The film was based on a play by St. John Legh Clowes. It debuted in a small theatre in London that had specialised in Grand Guignol plays and was so popular it was transferred to the West End in 1946, where it was a hit.   Director Sam Woods wanted to buy the film rights.  Film rights were purchased by Sydney Box. 
There were plans to produce the play on Broadway starring Francis Lederer but this did not happen. 
It was one of the first films made at Gainsborough Pictures after Sydney Box took over as head of production.
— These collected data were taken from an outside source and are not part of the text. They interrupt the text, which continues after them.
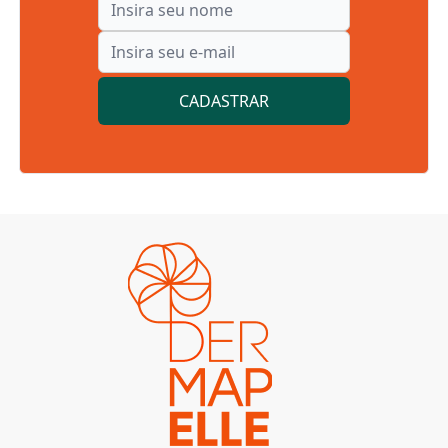
CADASTRAR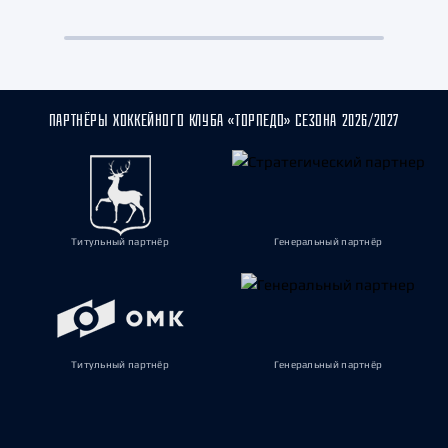
ПАРТНЁРЫ ХОККЕЙНОГО КЛУБА «ТОРПЕДО» СЕЗОНА 2026/2027
Титульный партнёр
Генеральный партнёр
Титульный партнёр
Генеральный партнёр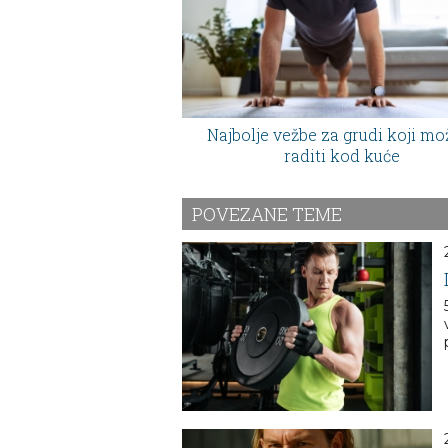
Najbolje vežbe za grudi koji mo
raditi kod kuće
POVEZANE TEME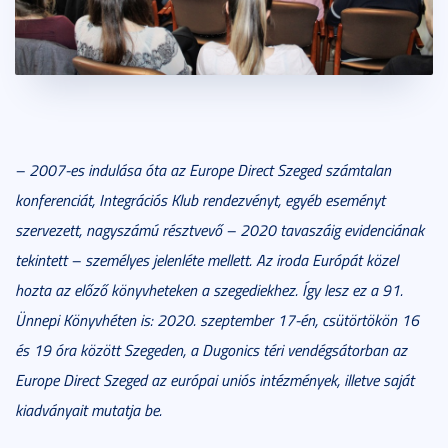
– 2007-es indulása óta az Europe Direct Szeged számtalan
konferenciát, Integrációs Klub rendezvényt, egyéb eseményt
szervezett, nagyszámú résztvevő – 2020 tavaszáig evidenciának
tekintett – személyes jelenléte mellett. Az iroda Európát közel
hozta az előző könyvheteken a szegediekhez. Így lesz ez a 91.
Ünnepi Könyvhéten is: 2020. szeptember 17-én, csütörtökön 16
és 19 óra között Szegeden, a Dugonics téri vendégsátorban
az
Europe Direct Szeged az európai uniós intézmények, illetve saját
kiadványait mutatja be.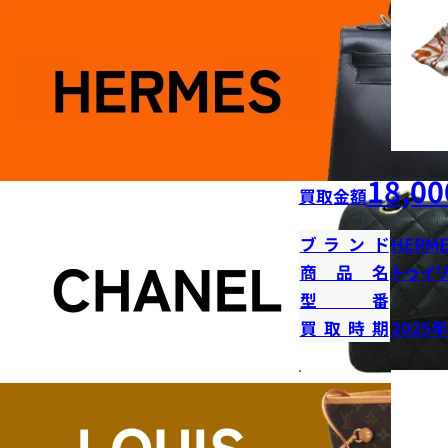
18,00
買取金額
ブランド
HERME
商品名
トゥイ
型番
買取時期
2025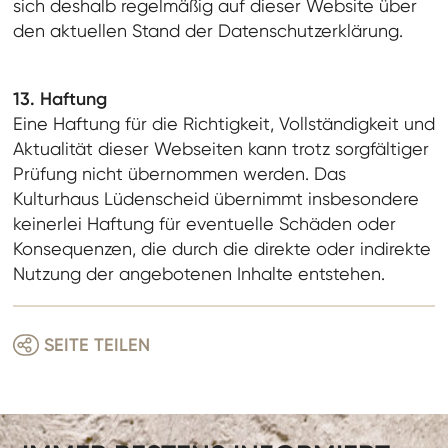
sich deshalb regelmäßig auf dieser Website über
den aktuellen Stand der Datenschutzerklärung.
13. Haftung
Eine Haftung für die Richtigkeit, Vollständigkeit und
Aktualität dieser Webseiten kann trotz sorgfältiger
Prüfung nicht übernommen werden. Das
Kulturhaus Lüdenscheid übernimmt insbesondere
keinerlei Haftung für eventuelle Schäden oder
Konsequenzen, die durch die direkte oder indirekte
Nutzung der angebotenen Inhalte entstehen.
SEITE TEILEN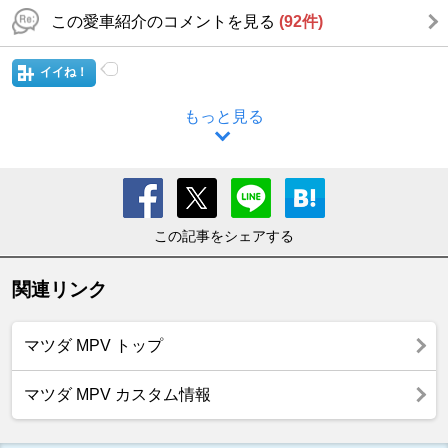
この愛車紹介のコメントを見る
(92件)
イイね！
もっと見る
この記事をシェアする
関連リンク
マツダ MPV トップ
マツダ MPV カスタム情報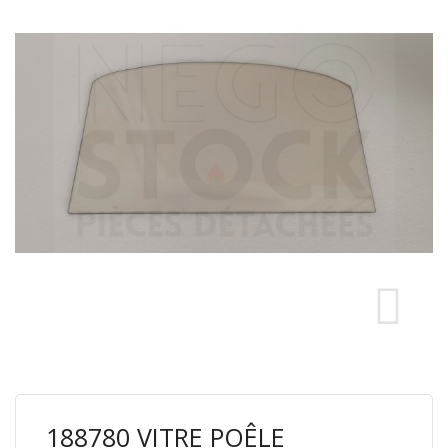
188780 VITRE POÊLE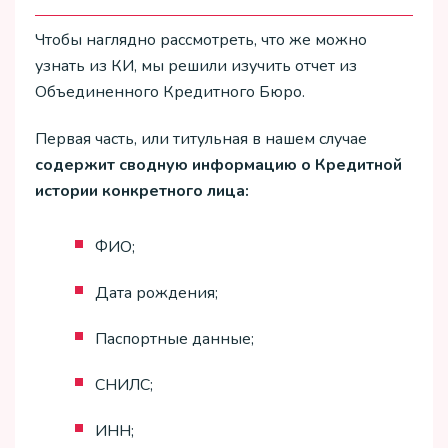
Чтобы наглядно рассмотреть, что же можно
узнать из КИ, мы решили изучить отчет из
Объединенного Кредитного Бюро.
Первая часть, или титульная в нашем случае
содержит сводную информацию о Кредитной
истории конкретного лица:
ФИО;
Дата рождения;
Паспортные данные;
СНИЛС;
ИНН;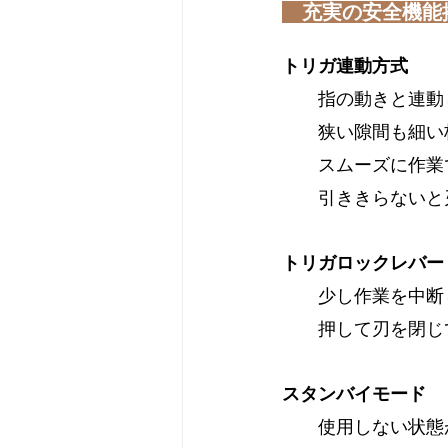
充実の安全機能
トリガ連動方式
　　指の動きと連動
　　狭い隙間も細い
　　スムーズに作業
　　引ききらないと
トリガロックレバー
　　少し作業を中断
　　押して刃を閉じ
スタンバイモード
　　使用しない状態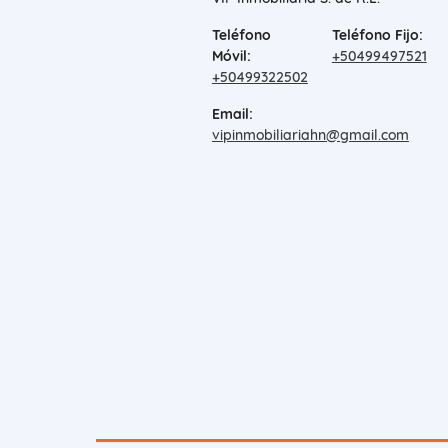
Teléfono
Teléfono Fijo:
Móvil:
+50499497521
+50499322502
Email:
vipinmobiliariahn@gmail.com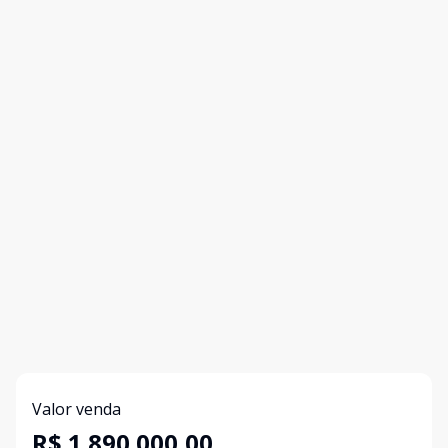
Valor venda
R$ 1.890.000,00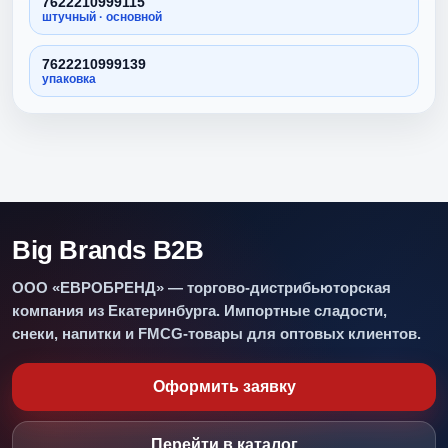
7622210999115
штучный · основной
7622210999139
упаковка
Big Brands B2B
ООО «ЕВРОБРЕНД» — торгово-дистрибьюторская
компания из Екатеринбурга. Импортные сладости,
снеки, напитки и FMCG-товары для оптовых клиентов.
Оформить заявку
Перейти в каталог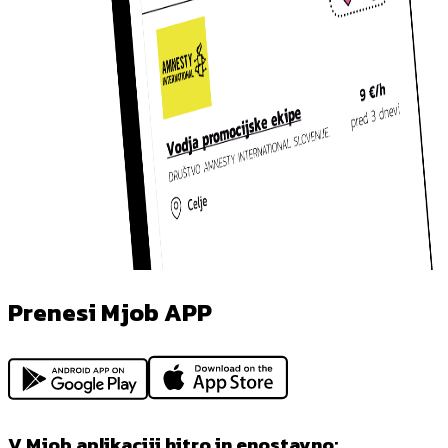
Prenesi Mjob APP
V Mjob aplikaciji hitro in enostavno: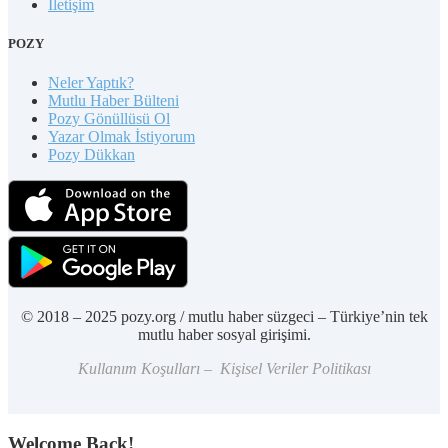
İletişim
POZY
Neler Yaptık?
Mutlu Haber Bülteni
Pozy Gönüllüsü Ol
Yazar Olmak İstiyorum
Pozy Dükkan
© 2018 – 2025 pozy.org / mutlu haber süzgeci – Türkiye’nin tek
mutlu haber sosyal girişimi.
Kullanım Koşulları – Kişisel Veriler Politikası
Welcome Back!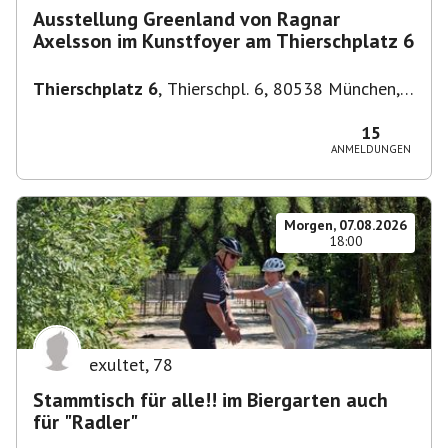
Ausstellung Greenland von Ragnar
Axelsson im Kunstfoyer am Thierschplatz 6
Thierschplatz 6
,
Thierschpl. 6, 80538 München,
Deutschland
15
ANMELDUNGEN
Morgen, 07.08.2026
18:00
exultet
,
78
Stammtisch für alle!! im Biergarten auch
für "Radler"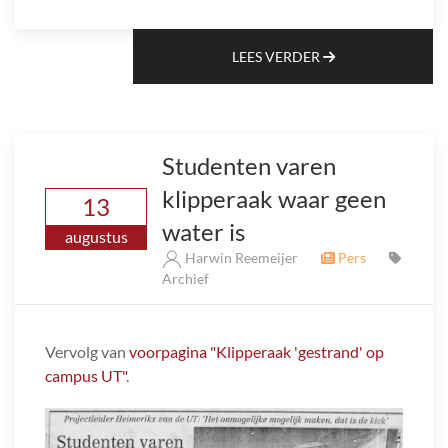
LEES VERDER
Studenten varen
klipperaak waar geen
13
water is
augustus
Harwin Reemeijer
Pers
Archief
Vervolg van
voorpagina "Klipperaak 'gestrand' op
campus UT"
.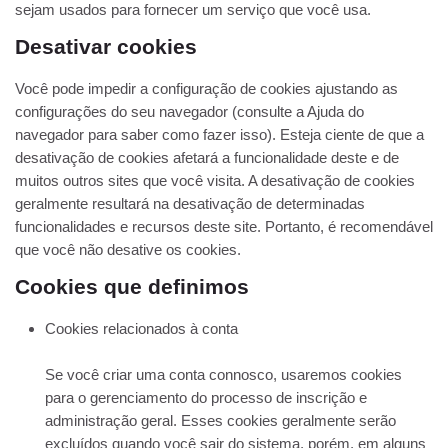
sejam usados ​​para fornecer um serviço que você usa.
Desativar cookies
Você pode impedir a configuração de cookies ajustando as
configurações do seu navegador (consulte a Ajuda do
navegador para saber como fazer isso). Esteja ciente de que a
desativação de cookies afetará a funcionalidade deste e de
muitos outros sites que você visita. A desativação de cookies
geralmente resultará na desativação de determinadas
funcionalidades e recursos deste site. Portanto, é recomendável
que você não desative os cookies.
Cookies que definimos
Cookies relacionados à conta
Se você criar uma conta connosco, usaremos cookies
para o gerenciamento do processo de inscrição e
administração geral. Esses cookies geralmente serão
excluídos quando você sair do sistema, porém, em alguns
The adaptation was very faithful to the script. 
Filming took place in late 1946.  It was produced by Sydney's sister Betty. 
The film was shot as Islington Studios. 
The cast included two young actors whom Box was trying to build into stars, Maxwell Reed and Hazel Court.  Both were from his acting company, The Company of Youth. 
The film was well-received for its tautness and ingenuity, with one reviewer noting: "Dear Murderer is a shrewd, semi-psychological thriller with Eric Portman, a well-known menace...being sinister to the height of his bent. The plot is good and chilling."  It also received positive notices on its release in the U.S.: "Another masterful picture from overseas, a carefully plotted dramatic thriller which revolves very neatly about the commission of the perfect crime." 
The movie was given a Royal Command Performance in Oslo, Norway.  (Star Greta Gynt was Norwegian.)
The movie featured in a trial. Arthur Colyer was arrested for attempted murder of his wife. His wife was accused of passing off the plot for Dear Murderer as evidence, although she denied it. 
The play was adapted for British TV in 1949 and 1957, and for German TV in 1972.
Dan O'Herlihy performed the role on stage in Los Angeles in 1955.